The best potato ricers efficiently extrude potatoes into a fine, even puree and are comfortable and easy to use. Our favorite is the Chef’n FreshForce Potato Ricer Plus. Its unique design makes it particularly quick and easy to rice lots of potatoes, and we loved its sturdy, simple construction, which was easy to assemble and clean. Our Best Buy is the RSVP International Potato Ricer. It takes a little more muscle to use than our top choice and has a few more parts and nooks and crannies that require cleaning. But it performs just as well and its mostly plastic construction makes it more lightweight than our heavier top choice.
If you’ve only ever made mashed potatoes with a potato masher, you owe it to yourself to try making them using a potato ricer. This special tool makes some of the smoothest, silkiest, lightest mashed potatoes you can have, with no lumps or hard bits in sight. These mashed potatoes rival those made in a food mill, but the potato ricer is less expensive than the food mill and takes up a lot less space in your kitchen.
Potato ricers are essential for making certain types of gnocchi. We also like using them to squeeze the liquid out of cooked spinach or for getting as much water as possible out of raw zucchini or potatoes before making fritters.
How Do Potato Ricers Work?
All potato ricers share a similar design. Essentially, they work a bit like giant garlic presses. Each model has two “arms,” or handles. On one arm sits a hopper, where you put your cooked, peeled potatoes. The hopper itself can be perforated, or it can be fitted with a disk that has perforations. On the other arm sits a plunger—a hinged plate. Once your potatoes are in the hopper, you press down on them using the arm with the plunger. The plunger pushes the potatoes through the perforations in the hopper, extruding or “ricing” the potato into your pot or bowl as a fine puree.
What to Look For
- Simple Design: We appreciated models that were composed of relatively few well-designed parts. It’s easier to assemble, clean, and keep track of one or two components as opposed to three or four. Food is also more likely to get stuck in models with extra parts or nooks and crannies.
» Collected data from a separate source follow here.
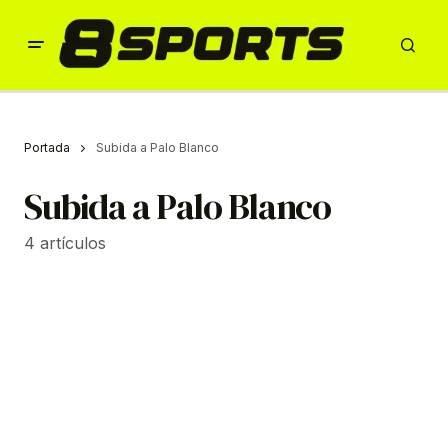
Portada
Subida a Palo Blanco
Subida a Palo Blanco
4 artículos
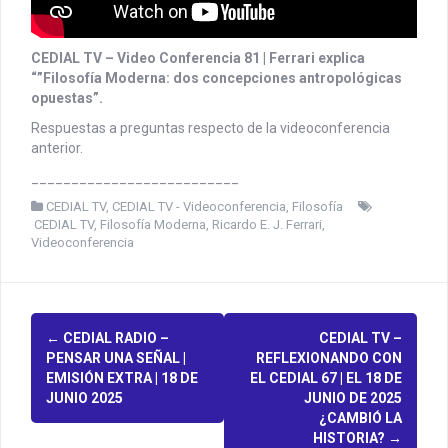
CEDIAL TV – Video Conferencia 81 | Ferrari explica
“”Filosofía Moderna: dos concepciones antropológicas
opuestas”.
Respuestas a preguntas respecto de la videoconferencia
anterior.
__________________________
CEDIAL TV
,
CEDIAL TV - Videoconferencia
,
Filosofía
CEDIAL TV
,
Filosofía Moderna
,
Ricardo E. J. Ferrari
,
Videoconferencia
P
←
CEDIAL RADIO –
CEDIAL TV –
PENSAR UNA SEÑAL |
REFLEXIONANDO CON
o
EMISIÓN EXTRA | 18 DE
EL CEDIAL 67 | EL 18 DE
JUNIO 2025
JUNIO DE 2025
s
¿CAMBIÓ LA
HISTORIA?
→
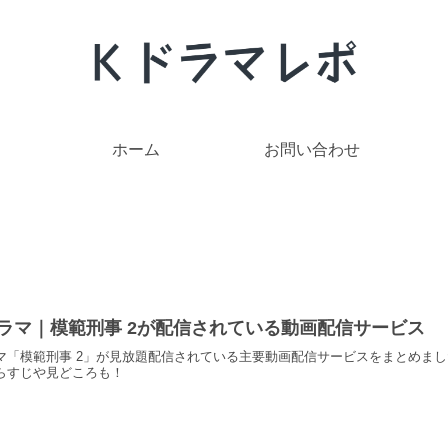
ホーム
お問い合わせ
ラマ｜模範刑事 2が配信されている動画配信サービス
マ「模範刑事 2」が見放題配信されている主要動画配信サービスをまとめま
らすじや見どころも！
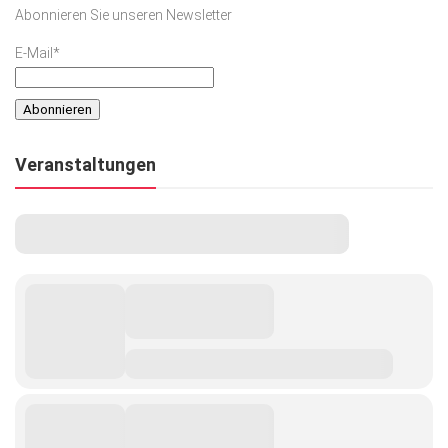
Abonnieren Sie unseren Newsletter
E-Mail*
Veranstaltungen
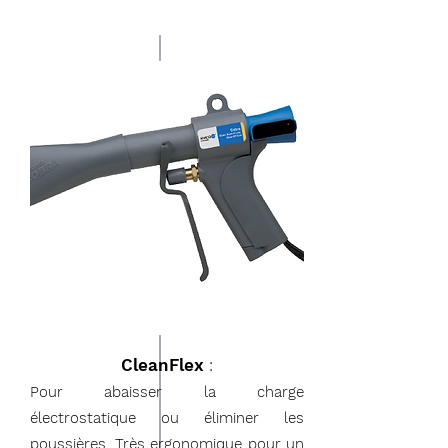
CleanFlex
:
Pour abaisser la charge
électrostatique ou éliminer les
poussières. Très ergonomique pour un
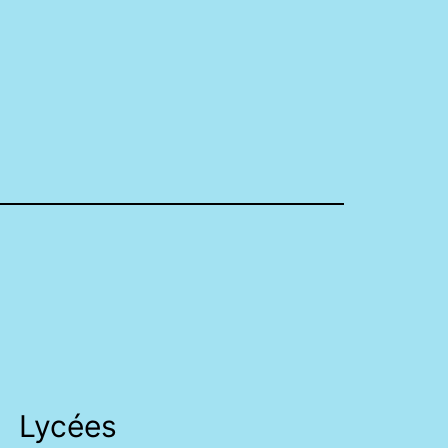
Lycées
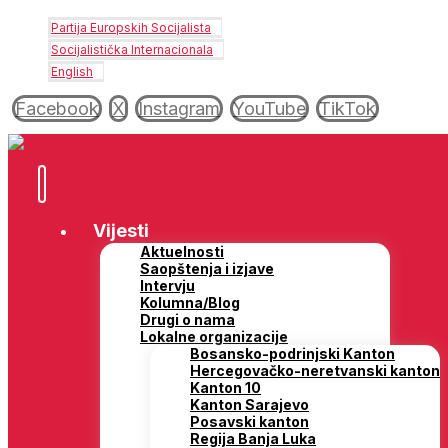
Partija Europskih Socijalista
Socijalistička Internacionala
English
Facebook
X
Instagram
YouTube
TikTok
Vijesti
Aktuelnosti
Saopštenja i izjave
Intervju
Kolumna/Blog
Drugi o nama
Lokalne organizacije
Bosansko-podrinjski Kanton
Hercegovačko-neretvanski kanton
Kanton 10
Kanton Sarajevo
Posavski kanton
Regija Banja Luka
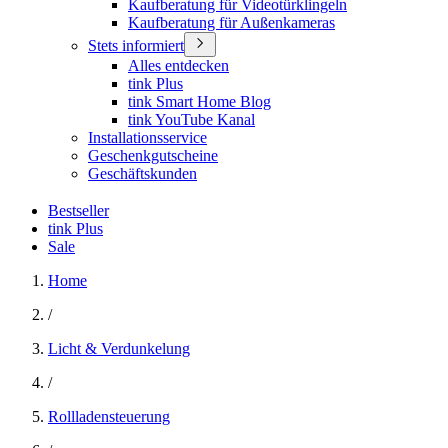
Kaufberatung für Videotürklingeln
Kaufberatung für Außenkameras
Stets informiert
Alles entdecken
tink Plus
tink Smart Home Blog
tink YouTube Kanal
Installationsservice
Geschenkgutscheine
Geschäftskunden
Bestseller
tink Plus
Sale
Home
/
Licht & Verdunkelung
/
Rollladensteuerung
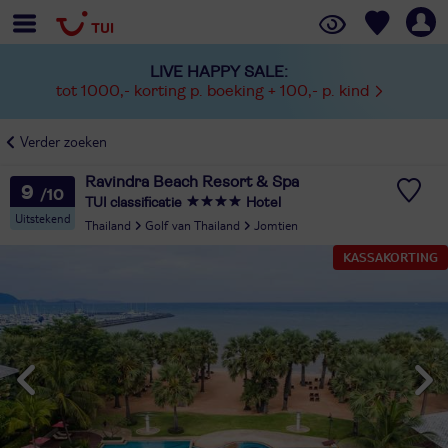
LIVE HAPPY SALE:
tot 1000,- korting p. boeking + 100,- p. kind
Verder zoeken
Ravindra Beach Resort & Spa
9
TUI classificatie
Hotel
Uitstekend
Thailand
Golf van Thailand
Jomtien
KASSAKORTING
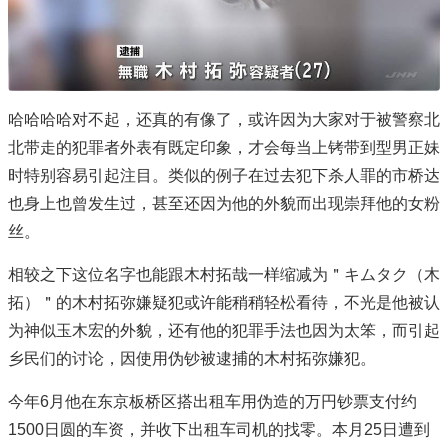
哈哈哈哈对不起，还真的有像了，或许因为大家对于被警察北
北带走的犯罪者外表有既定印象，才会每当上铐带到型男正妹
时特别容易引起注目。类似的例子在过去犯下杀人罪的市桥达
也身上也曾发生过，甚至还因为他的外貌而出现崇拜他的女粉
丝。
相较之下这位名字也能跟木村拓哉一样缩减为＂キムタク（木
拓）＂的木村拓弥嫌疑犯或许能稍稍轻松看待，不光是他被认
为神似玉木宏的外貌，还有他的犯罪手法也因为太笨，而引起
乡民们的讨论，因使用伪钞被逮捕的木村拓弥嫌犯。
今年6月他在东京板桥区搭出租车用伪造的万円钞票支付约
1500日圆的车资，并收下出租车司机的找零。本月25日遭到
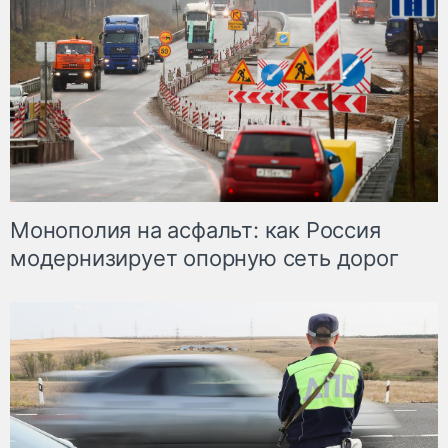
Монополия на асфальт: как Россия
модернизирует опорную сеть дорог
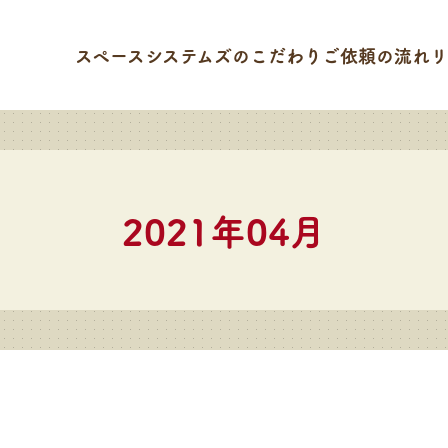
スペースシステムズのこだわり
ご依頼の流れ
リ
2021年04月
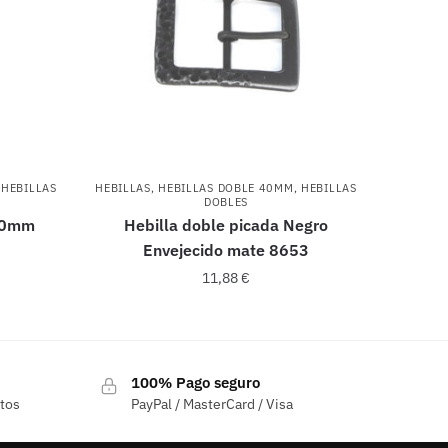
,
HEBILLAS
HEBILLAS
,
HEBILLAS DOBLE 40MM
,
HEBILLAS
DOBLES
 40mm
Hebilla doble picada Negro
Envejecido mate 8653
11,88
€
100% Pago seguro
ctos
PayPal / MasterCard / Visa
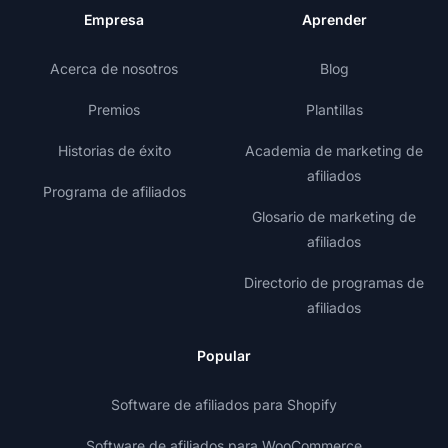
Empresa
Aprender
Acerca de nosotros
Blog
Premios
Plantillas
Historias de éxito
Academia de marketing de
afiliados
Programa de afiliados
Glosario de marketing de
afiliados
Directorio de programas de
afiliados
Popular
Software de afiliados para Shopify
Software de afiliados para WooCommerce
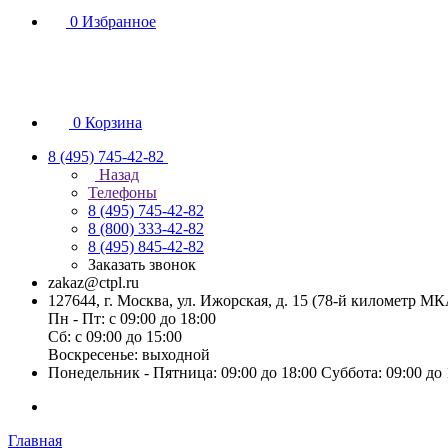
0
Избранное
0
Корзина
8 (495) 745-42-82
Назад
Телефоны
8 (495) 745-42-82
8 (800) 333-42-82
8 (495) 845-42-82
Заказать звонок
zakaz@ctpl.ru
127644, г. Москва, ул. Ижорская, д. 15 (78-й километр М
Пн - Пт: с 09:00 до 18:00
Сб: с 09:00 до 15:00
Воскресенье: выходной
Понедельник - Пятница: 09:00 до 18:00 Суббота: 09:00 до
Главная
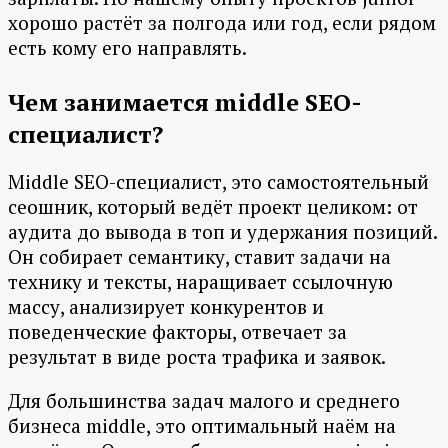
хорошо растёт за полгода или год, если рядом
есть кому его направлять.
Чем занимается middle SEO-
специалист?
Middle SEO-специалист, это самостоятельный
сеошник, который ведёт проект целиком: от
аудита до вывода в топ и удержания позиций.
Он собирает семантику, ставит задачи на
технику и тексты, наращивает ссылочную
массу, анализирует конкурентов и
поведенческие факторы, отвечает за
результат в виде роста трафика и заявок.
Для большинства задач малого и среднего
бизнеса middle, это оптимальный наём на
- Lots of Perforations: All the models came with a hopper or disk featuring small perforations that measured about 1.5 mm in diameter—the best size for ricing potatoes to a fine puree. The more perforations of that size that a hopper has within a given surface area, the more exit points there are for the potatoes—and the faster and easier it is to evenly extrude all the potatoes. Our top model has 459 perforations—the second-most of any we tested—which makes it especially effortless to use. In the past, we preferred that the perforations be confined to the bottom of the hopper, as this made for slightly neater ricing. But these days, we feel differently. Adding perforations to the sides of the hopper can reduce the force required to rice the potatoes. We don’t mind a little mess as the potato extrudes from all sides of the hopper if it means we don’t have to work quite as hard to use the ricer.
- Well-Positioned Plungers: It’s important that the plate part of the plunger is positioned at such an angle that it hits the potatoes straight on every time, which ensures that the potatoes get extruded properly.
- Comfortable Handles: We preferred models with long, rounded handles made from grippy materials. These were easier and more comfortable to hold even when our hands were wet.
Nice to Have
- Pot Hooks: Some ricers came with hooks that allowed us to rest the models on the rim of the pot or saucepan, which made it less tiring to operate them.
What to Avoid
- Models with Relatively Few Perforations: These were harder to use and required more force to muscle the potatoes through.
- Poorly Positioned Plungers: We were frustrated by models that didn’t always hit the potatoes straight on, as we wasted time repositioning the plunger every time we needed it to push the potatoes through.
- Uncomfortable Handles: Quite a few of the models we tested had handles with sharp or squared-off edges, which made them much less pleasant to hold.
Other Considerations
- Extra Ricing Disks: Some models include several disks with perforations of different sizes for ricing food at different levels of fineness. You simply insert these disks into the bottom of the hopper and add a special collar to help keep them in place, switching the disks out as needed. If you want to make chunky applesauce or spaetzle, a coarser disk can come in handy. But most people won’t find these disks to be particularly useful; when we surveyed all the cooks in the test kitchen, only one said he’d ever used a disk other than the fine one. We think a single disk or setting for “fine” ricing is all you’re likely to need. And while the extra disks don’t necessarily hurt, they do increase the number of parts that require cleaning and are more likely to get lost.
- Weight: We had mixed feelings about the weight of some of the ricers. On the one hand, it was easier to lift and handle models made predominantly of plastic, as these were usually lighter in weight than models made mostly of metal. On the other hand, these lighter-weight plastic models sometimes felt a bit flimsier and less durable than heavier metal models, although none of the models we tested broke during testing. We’ve split the difference between the two styles in our rankings. Our top choice is a heavier model made with metal and dense plastic; our Best Buy is a much lighter-weight model made mostly of plastic. We hope you’ll choose the model that makes most sense for your hand strength.